Document section:
>>>
Gendered Construction Equipment

Digger, Dozer, Dumper by Hope Vestergaard, ill. David Slonim

DiggerDozer

MAN, I love this book.  I recently got a copy for my son to see, having remembered it a little late.  The edition I received from the library was sparkling and pristine.  You know why?  Because it’s shelved in the poetry section of the library and few folks think to look there for their construction books.  Now I love the way Vestergaard never cheats on a rhyme, that’s true.  But really and truly what I adore about the book is the variety of genders she grants her unusually animate objects.  The skid-steer loader, excavator, ambulance, steamroller, and forklift all identify as female.

DiggerDozer2

Slonim does give big long eyelashes to all the female vehicles, which seems a bit excessive.  You don’t need eyelashes on a Skid-Steer Loader, after all.  But as it happens, eyelashes are the preferred method of gender identification on trucks.  You can see this as well in:

Go! Go! Go! Stop! by Charise Mericle Harper

GO-GO-GO-STOP-Cover-copy

In this book there’s only one female piece of equipment and it’s the dump truck.

GoGoGo2

Not quite as extensive as Vestergaard’s book, but it’s still good to have her there.  Again, Harper goes in for eyelashes.  Scarry used bows.  It’s all relative.

Mighty Dads by Joan Holub, ill. James Dean

MightyDads

An interesting case.  Dean doesn’t go in for eyelashes and Holub seemingly gives some of the little construction vehicles female names (“Mitzy” is one of them).  It’s not 100% clear, but you can read into it what you like.  I think it counts.

Goodnight Goodnight Construction Site by Sherry Duskey Rinker, ill. Tom Lichtenheld

GoodnightGoodnight

Ah.  Alas.  My son adores this book.  He recently got a stuffed version of the excavator for his birthday and he simply could not be more pleased.  But while the pieces of equipment do have genders, they’re all male.

Bulldozer’s Big Day by Candace Fleming, ill. Eric Rohmann

BulldozerBigDay

All boy, all the time too.

Gender of Construction Workers

I’ll be the first to tell you that of all the construction workers who have been helping to build the duplex next door to my house, not one of them has been female.  Still and all, there is a benefit to young readers seeing girls build in some way.  So with that in mind . . .

Dig, Dogs, Dig: A Construction Tail by James Horvath (and subsequent sequels like Build, Dogs, Build and Work, Dogs, Work)
<<<
Exercise set:
**1)** In the post on gendered construction equipment, which vehicle is the only female one in Go! Go! Go! Stop!?
**2)** Give the passage of the post on gendered construction equipment again, starting at "All boy, all" and ending at "Work, Dogs, Work)", and change "duplex" to "apartment building".
The items after this text are separate material, unrelated to it.

Data:
>>>
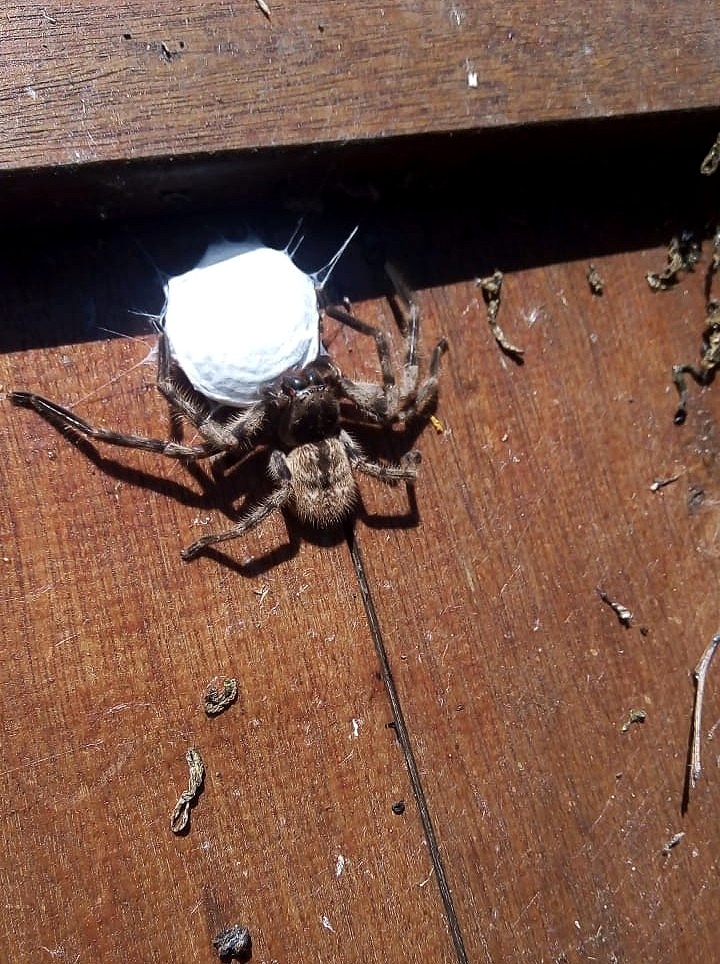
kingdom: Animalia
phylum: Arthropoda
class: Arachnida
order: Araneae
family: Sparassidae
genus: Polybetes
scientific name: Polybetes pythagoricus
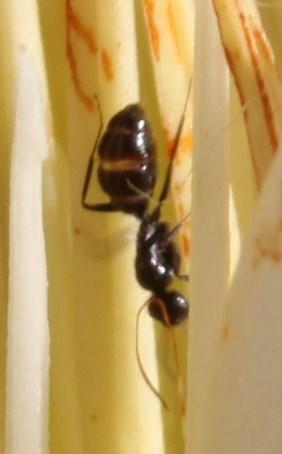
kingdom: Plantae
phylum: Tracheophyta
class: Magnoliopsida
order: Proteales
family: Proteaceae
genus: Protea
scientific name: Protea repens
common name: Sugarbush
<<<
>>>
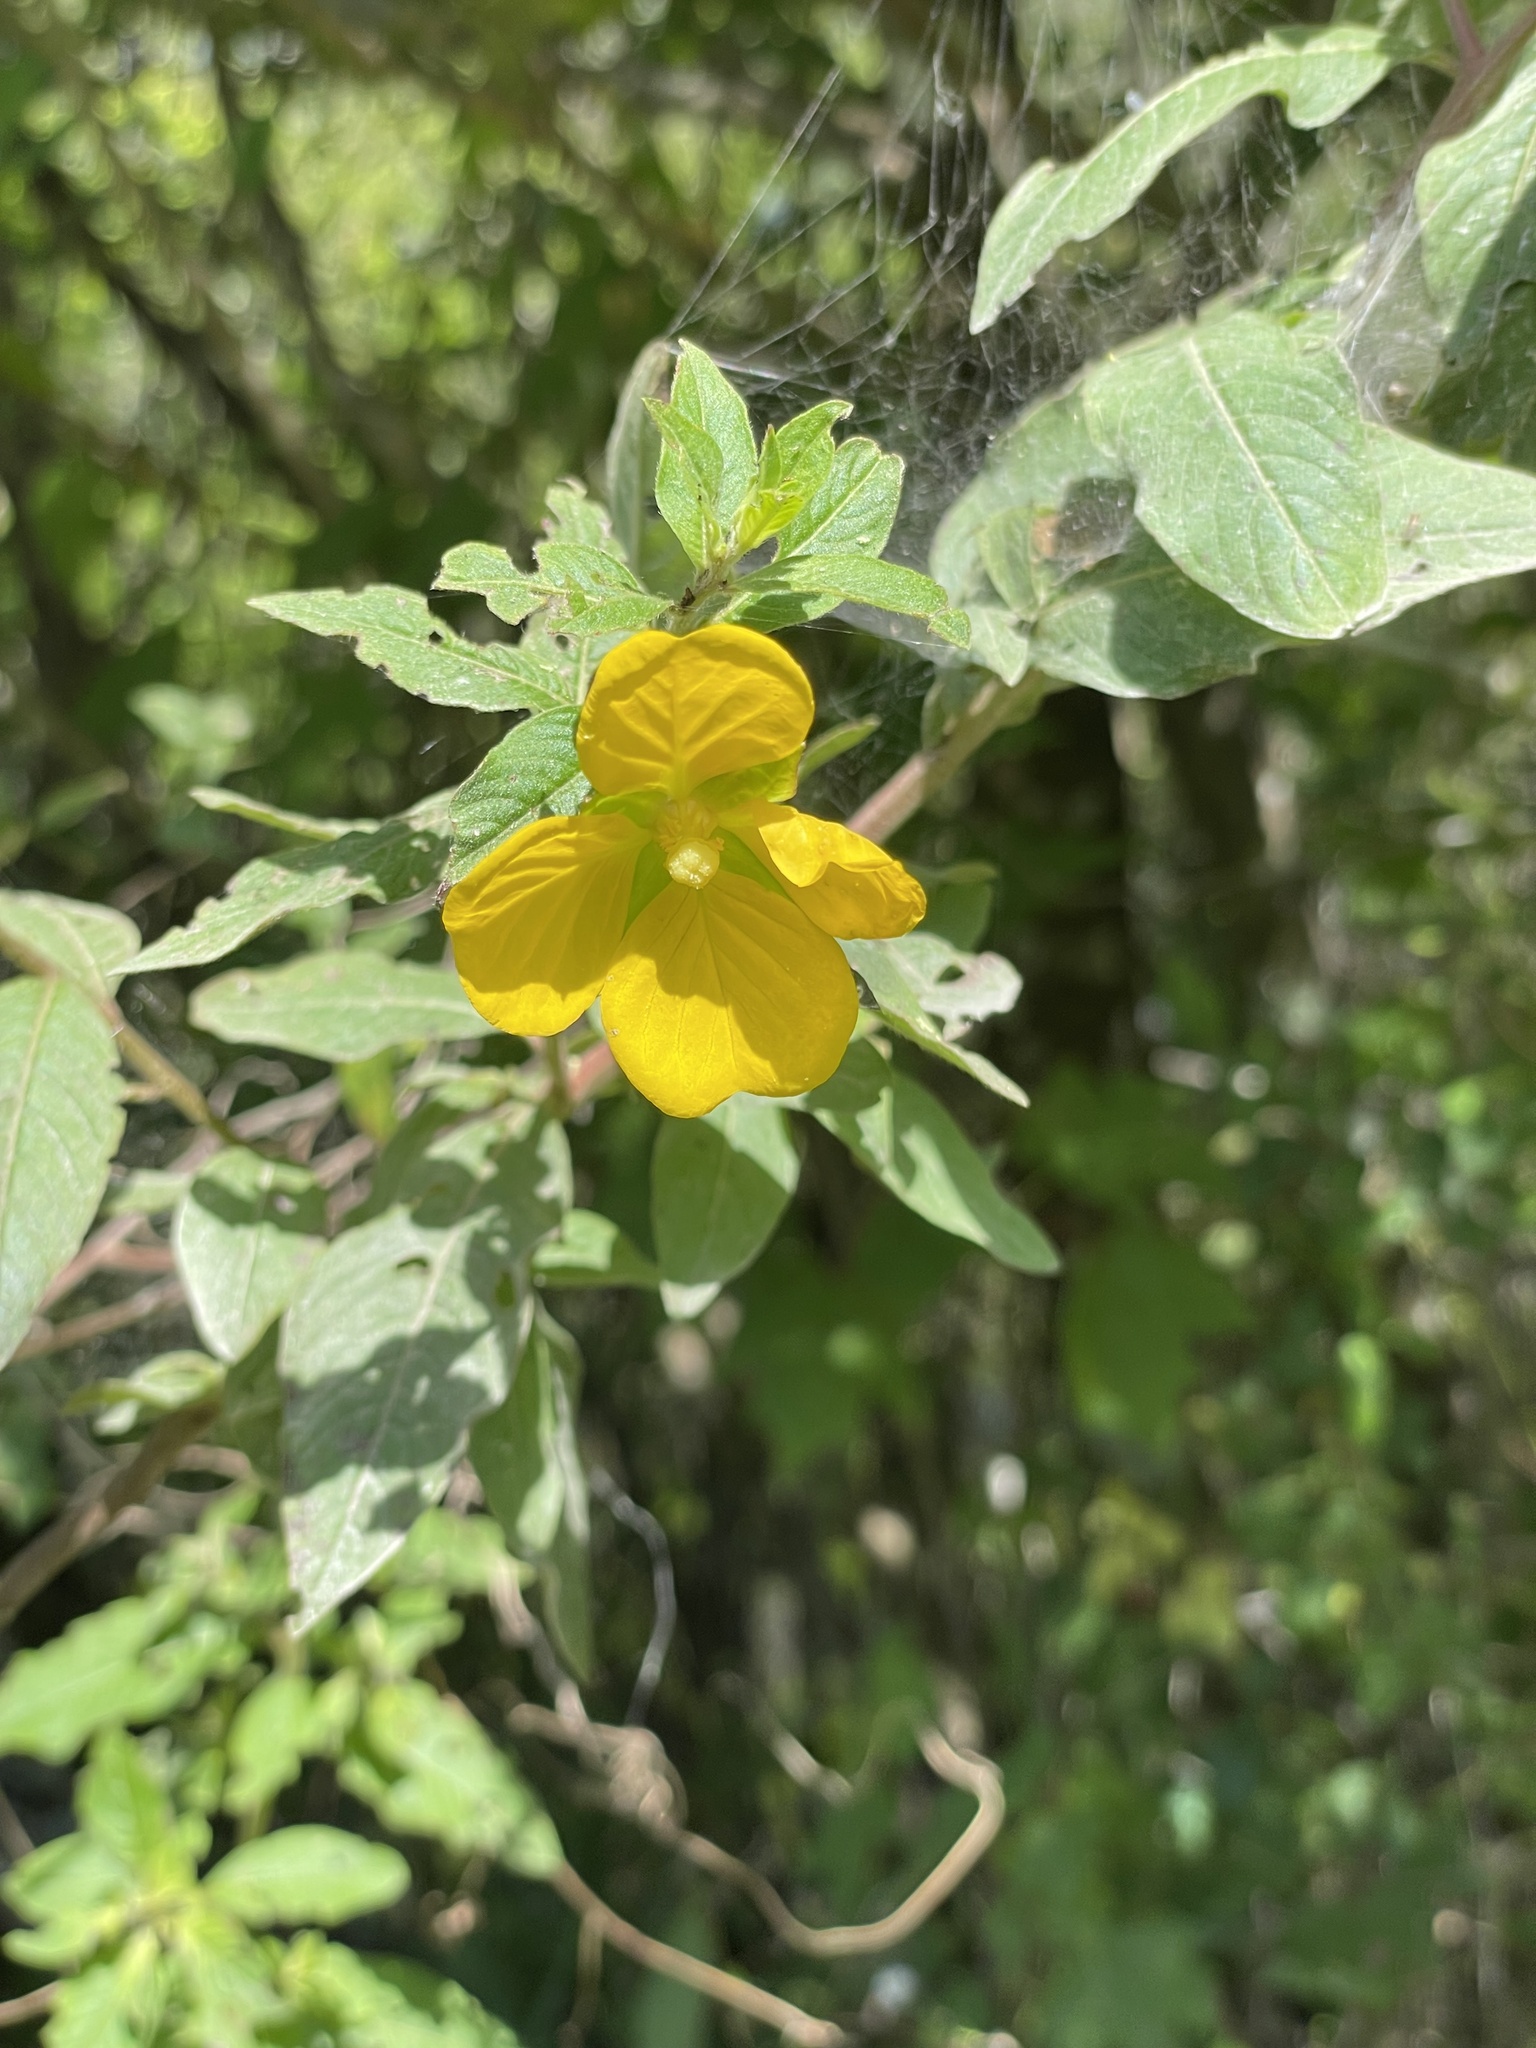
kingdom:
<<<
Answers for each item:
**1)** The dump truck.

**2)**
All boy, all the time too.

Gender of Construction Workers

I’ll be the first to tell you that of all the construction workers who have been helping to build the apartment building next door to my house, not one of them has been female.  Still and all, there is a benefit to young readers seeing girls build in some way.  So with that in mind . . .

Dig, Dogs, Dig: A Construction Tail by James Horvath (and subsequent sequels like Build, Dogs, Build and Work, Dogs, Work)